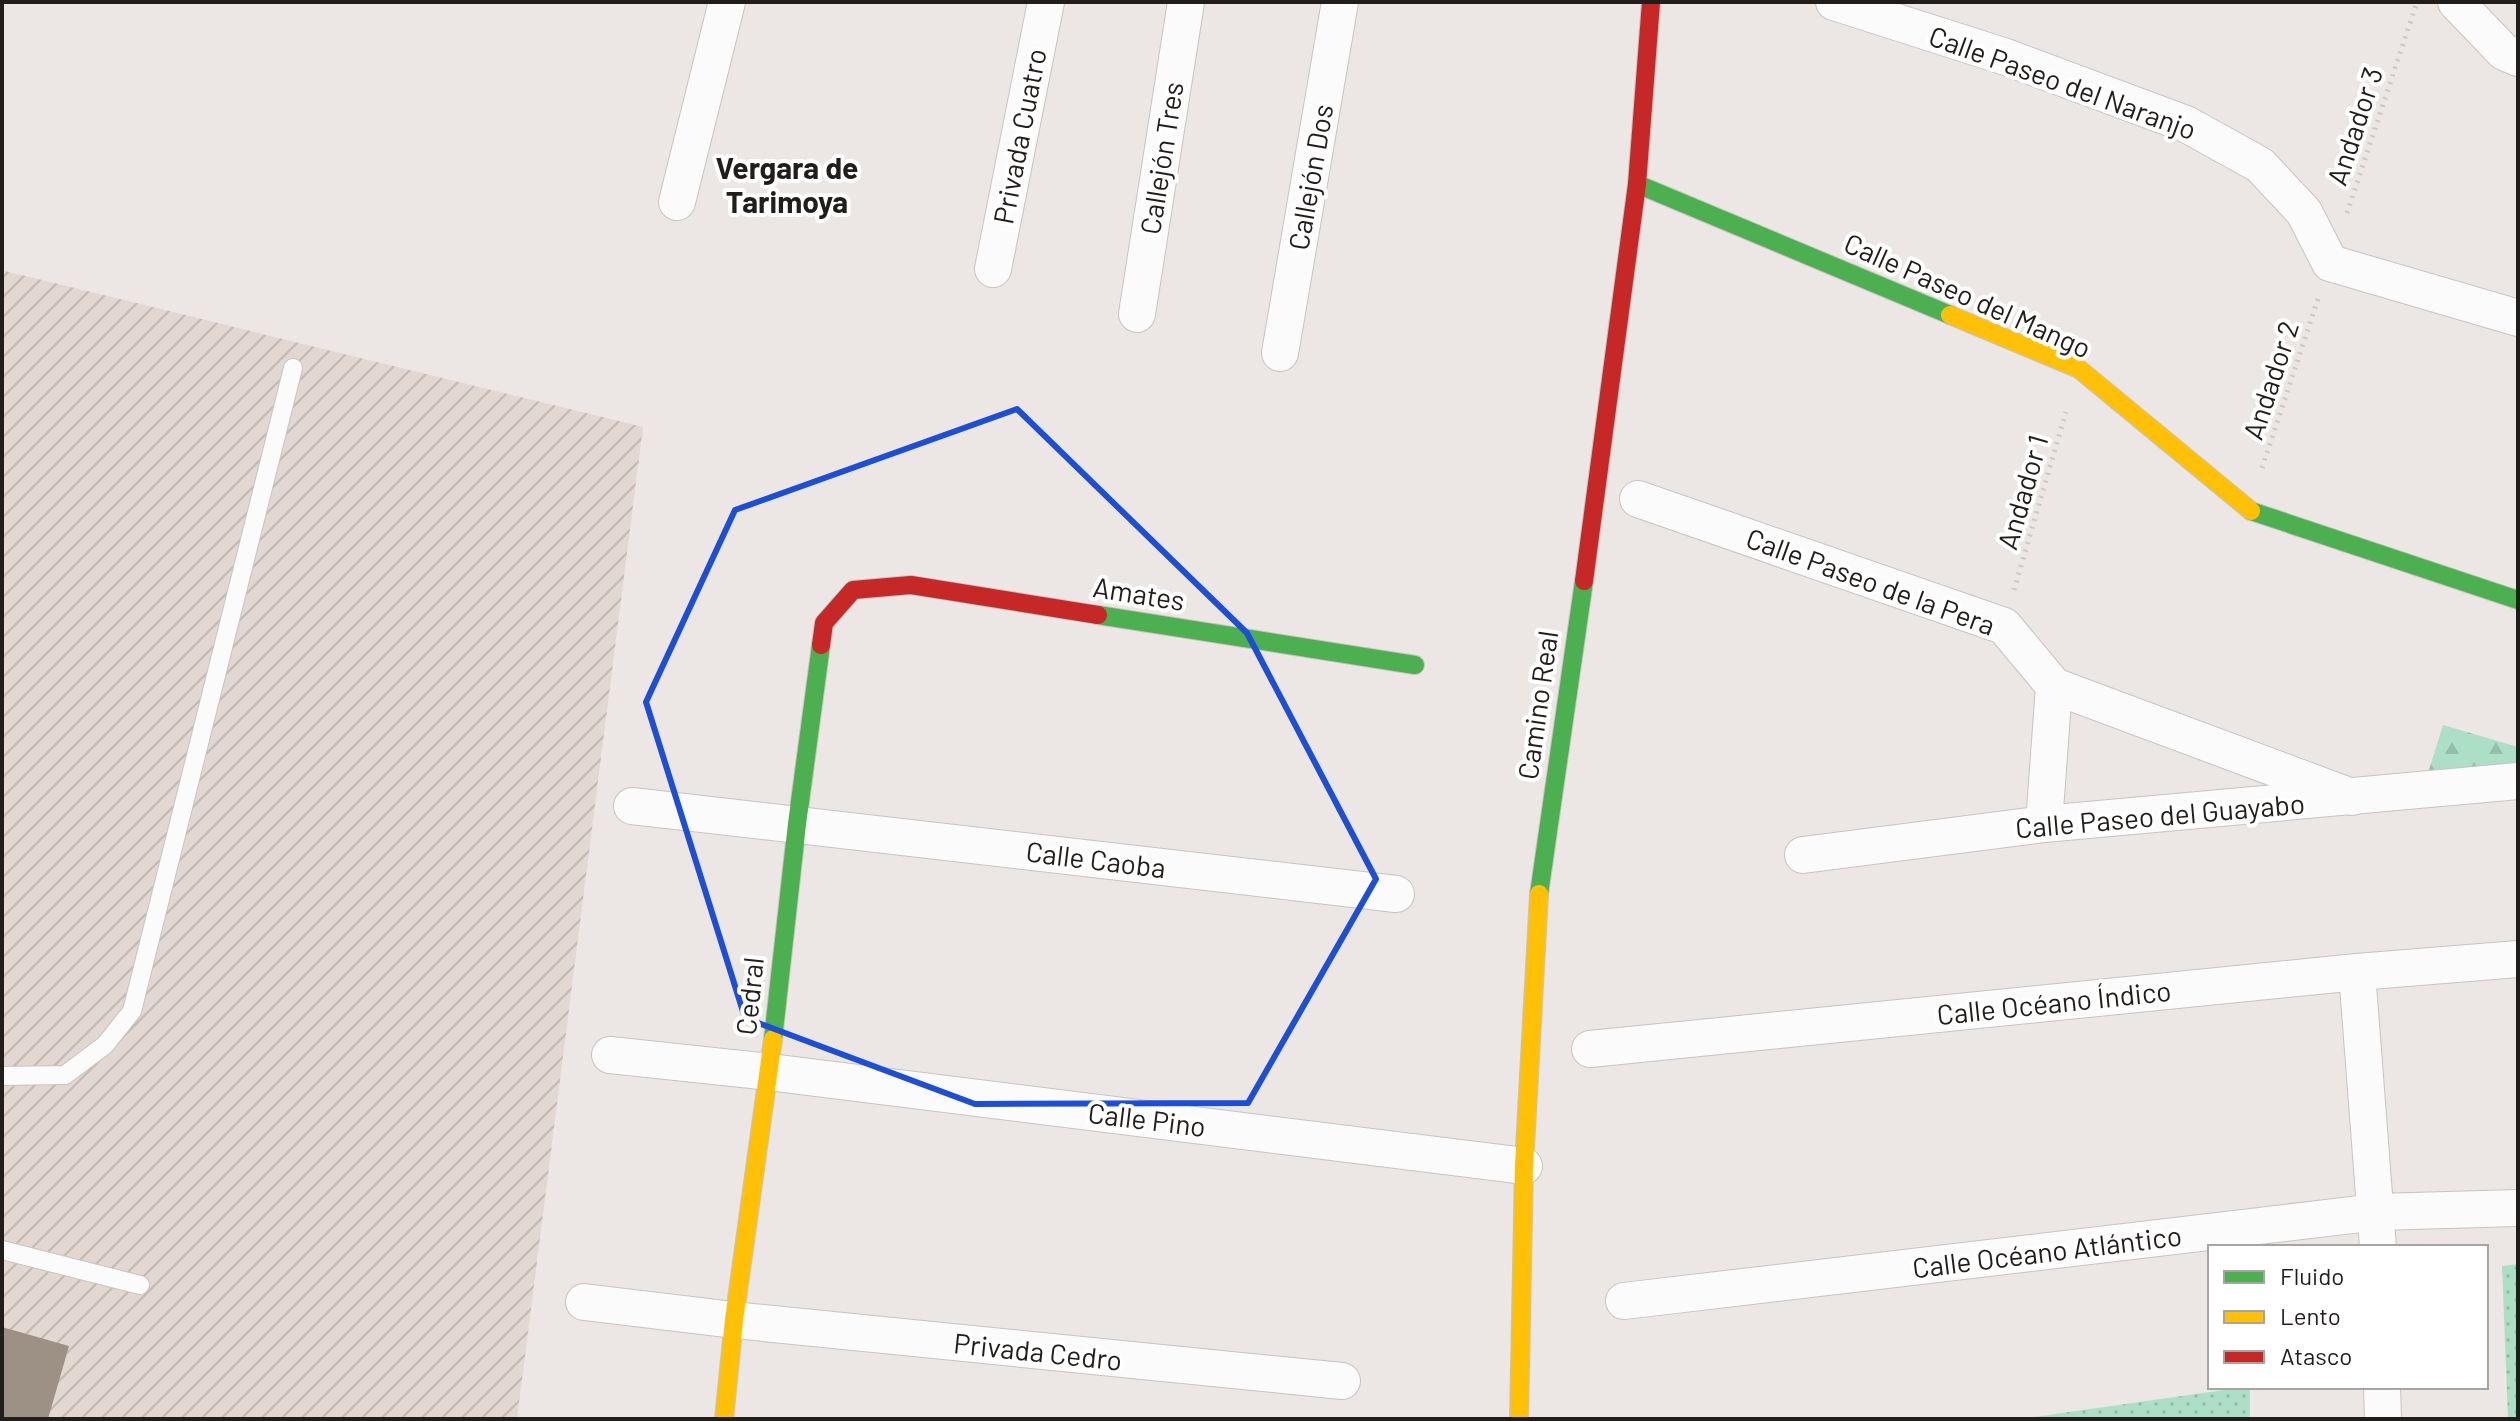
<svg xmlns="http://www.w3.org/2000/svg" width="2520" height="1421" font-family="Barlow,sans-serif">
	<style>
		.industrial { fill: url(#industrial-furrows) }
		.forest { fill: url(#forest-firs) }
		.park { fill: url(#park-dots) }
		.building { fill: #9d9084 }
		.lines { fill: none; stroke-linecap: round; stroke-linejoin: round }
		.lane-casing { stroke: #c7c4c1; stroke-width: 20 }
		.street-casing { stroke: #c7c4c1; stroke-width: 38 }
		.fast-casing { stroke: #c7c4c1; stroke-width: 20 }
		.slow-casing { stroke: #c7c4c1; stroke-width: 20 }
		.jam-casing { stroke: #c7c4c1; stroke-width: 20 }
		.path { stroke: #cac9c7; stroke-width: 5; stroke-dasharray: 2 6; stroke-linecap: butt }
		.lane { stroke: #fcfbfb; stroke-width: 18 }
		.street { stroke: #fcfbfb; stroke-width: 36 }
		.fast { stroke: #4caf50; stroke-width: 18 }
		.slow { stroke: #ffc107; stroke-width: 18 }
		.jam { stroke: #c62828; stroke-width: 18 }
		.marked { fill: none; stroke: #1d4ed8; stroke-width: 6; stroke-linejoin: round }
		.labels { text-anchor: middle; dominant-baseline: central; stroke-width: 8; stroke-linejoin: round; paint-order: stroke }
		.street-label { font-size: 28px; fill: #201d1b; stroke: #fff }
		.neighbourhood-label { font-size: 30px; font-weight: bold; fill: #201d1b; stroke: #fff }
	</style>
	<defs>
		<pattern id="industrial-furrows" width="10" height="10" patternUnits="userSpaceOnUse" patternTransform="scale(2)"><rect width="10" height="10" fill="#e2d8d1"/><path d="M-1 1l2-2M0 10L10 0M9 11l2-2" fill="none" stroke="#c2b9b3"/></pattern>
		<pattern id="forest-firs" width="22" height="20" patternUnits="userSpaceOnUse" patternTransform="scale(2)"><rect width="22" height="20" fill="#addec6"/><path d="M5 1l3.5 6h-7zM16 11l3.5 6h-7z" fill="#95beaa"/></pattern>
		<pattern id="park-dots" width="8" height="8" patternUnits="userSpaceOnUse" patternTransform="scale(2)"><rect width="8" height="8" fill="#addec6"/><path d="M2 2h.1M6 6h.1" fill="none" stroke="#95beaa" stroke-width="1.8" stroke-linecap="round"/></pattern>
	</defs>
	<rect width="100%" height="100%" fill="#ece7e4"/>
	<!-- industrial -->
	<polygon class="industrial" points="5,271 643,427 517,1419 2,1419 2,284"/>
	<!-- forest -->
	<polygon class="forest" points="2443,725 2518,747 2518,795 2418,805"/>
	<!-- park -->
	<g class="park">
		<polygon points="2518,1264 2518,1419 2508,1419 2502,1266"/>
		<polygon points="2245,1387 2250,1387 2250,1419 2019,1419"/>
	</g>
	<!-- building -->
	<polygon class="building" points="2,1327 69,1346 48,1419 2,1419"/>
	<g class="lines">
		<defs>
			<g id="lane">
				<polyline points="2,1076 65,1075 105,1045 132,1011 293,368"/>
				<polyline points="2,1250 140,1285"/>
			</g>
			<g id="street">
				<polyline points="1834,2 2006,57 2186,124 2260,165 2304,212 2330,263 2518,318"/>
				<polyline points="2456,2 2504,52 2518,58"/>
				<polyline points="677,202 727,2"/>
				<polyline points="993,269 1046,2"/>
				<polyline points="1137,314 1186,2"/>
				<polyline points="1280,353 1340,2"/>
				<polyline points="1638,499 2004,626 2054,686 2352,797"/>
				<polyline points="632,806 1396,894"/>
				<polyline points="2044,824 2054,686"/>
				<polyline points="1803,855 2044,824 2518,781"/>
				<polyline points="2357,972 2378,1247"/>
				<polyline points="1590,1049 2357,972 2518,959"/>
				<polyline points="610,1055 769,1072 1524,1166"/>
				<polyline points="1624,1301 2377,1212 2518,1208"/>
				<polyline points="584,1302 734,1320 1342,1381"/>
				<polyline points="2382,1387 2383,1419"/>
			</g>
			<g id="fast">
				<polyline points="1637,184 1950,315"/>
				<polyline points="2251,511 2518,600"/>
				<polyline points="1098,615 1415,665"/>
				<polyline points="1539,894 1584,581"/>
				<polyline points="773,1039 797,824 821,645"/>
			</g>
			<g id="slow">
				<polyline points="1950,315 2079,369 2251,511"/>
				<polyline points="724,1419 734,1320 773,1039"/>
				<polyline points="1519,1419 1524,1166 1539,894"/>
			</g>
			<g id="jam">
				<polyline points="1584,581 1637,184 1651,2"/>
				<polyline points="821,645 824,623 853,590 911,585 1098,615"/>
			</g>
		</defs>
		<!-- lane casing -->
		<use href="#lane" class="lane-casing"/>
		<!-- street casing -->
		<use href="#street" class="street-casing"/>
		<!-- fast casing -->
		<use href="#fast" class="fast-casing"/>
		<!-- slow casing -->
		<use href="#slow" class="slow-casing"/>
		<!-- jam casing -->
		<use href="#jam" class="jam-casing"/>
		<!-- path -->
		<g class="path">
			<polyline points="2347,213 2417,2"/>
			<polyline points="2262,468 2318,299"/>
			<polyline points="2014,590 2066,412"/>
		</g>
		<!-- lane -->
		<use href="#lane" class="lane"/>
		<!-- street -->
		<use href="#street" class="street"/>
		<!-- fast -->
		<use href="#fast" class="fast"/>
		<!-- slow -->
		<use href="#slow" class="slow"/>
		<!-- jam -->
		<use href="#jam" class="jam"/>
	</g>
	<!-- marked area -->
	<path class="marked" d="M1017,409L1247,633L1376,879L1248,1103L975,1104L745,1018L646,702L735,510Z"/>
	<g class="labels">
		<!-- street labels -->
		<g class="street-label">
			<text transform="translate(2063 82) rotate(20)">Calle Paseo del Naranjo</text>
			<text transform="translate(2354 126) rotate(-72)">Andador 3</text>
			<text transform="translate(1019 136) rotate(-79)">Privada Cuatro</text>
			<text transform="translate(1161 158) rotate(-81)">Callejón Tres</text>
			<text transform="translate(1310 177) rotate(-80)">Callejón Dos</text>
			<text transform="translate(1968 295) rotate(24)">Calle Paseo del Mango</text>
			<text transform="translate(2270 380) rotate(-72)">Andador 2</text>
			<text transform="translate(2022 492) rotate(-74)">Andador 1</text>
			<text transform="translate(1871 581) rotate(20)">Calle Paseo de la Pera</text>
			<text transform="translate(1139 593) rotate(9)">Amates</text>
			<text transform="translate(1537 705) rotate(-82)">Camino Real</text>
			<text transform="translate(2160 815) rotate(-5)">Calle Paseo del Guayabo</text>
			<text transform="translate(1096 859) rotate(7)">Calle Caoba</text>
			<text transform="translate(749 996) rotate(-84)">Cedral</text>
			<text transform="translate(2054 1002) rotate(-6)">Calle Océano Índico</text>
			<text transform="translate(1147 1119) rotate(7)">Calle Pino</text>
			<text transform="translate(2047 1251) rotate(-7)">Calle Océano Atlántico</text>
			<text transform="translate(1038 1351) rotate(6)">Privada Cedro</text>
		</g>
		<!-- neighbourhood labels -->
		<g class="neighbourhood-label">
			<text x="787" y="167">Vergara de<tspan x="787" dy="34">Tarimoya</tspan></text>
		</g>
	</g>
	<!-- border -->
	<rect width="2520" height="1421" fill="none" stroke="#201d1b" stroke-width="8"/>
	<!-- legend -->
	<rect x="2208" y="1245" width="280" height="144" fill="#ffffff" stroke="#a6a5a4" stroke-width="2"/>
	<rect x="2224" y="1271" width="40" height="12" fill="#4caf50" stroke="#a6a5a4" stroke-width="2"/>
	<text x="2280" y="1285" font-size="24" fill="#201d1b">Fluido</text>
	<rect x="2224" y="1311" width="40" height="12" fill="#ffc107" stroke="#a6a5a4" stroke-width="2"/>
	<text x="2280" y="1325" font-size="24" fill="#201d1b">Lento</text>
	<rect x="2224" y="1351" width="40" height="12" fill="#c62828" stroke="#a6a5a4" stroke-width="2"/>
	<text x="2280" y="1365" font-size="24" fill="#201d1b">Atasco</text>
</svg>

DIRECTIONS FOR THIS TASK => Display each line of the data where "lines" occurs.

THE ANSWER =>
		.lines { fill: none; stroke-linecap: round; stroke-linejoin: round }
	<g class="lines">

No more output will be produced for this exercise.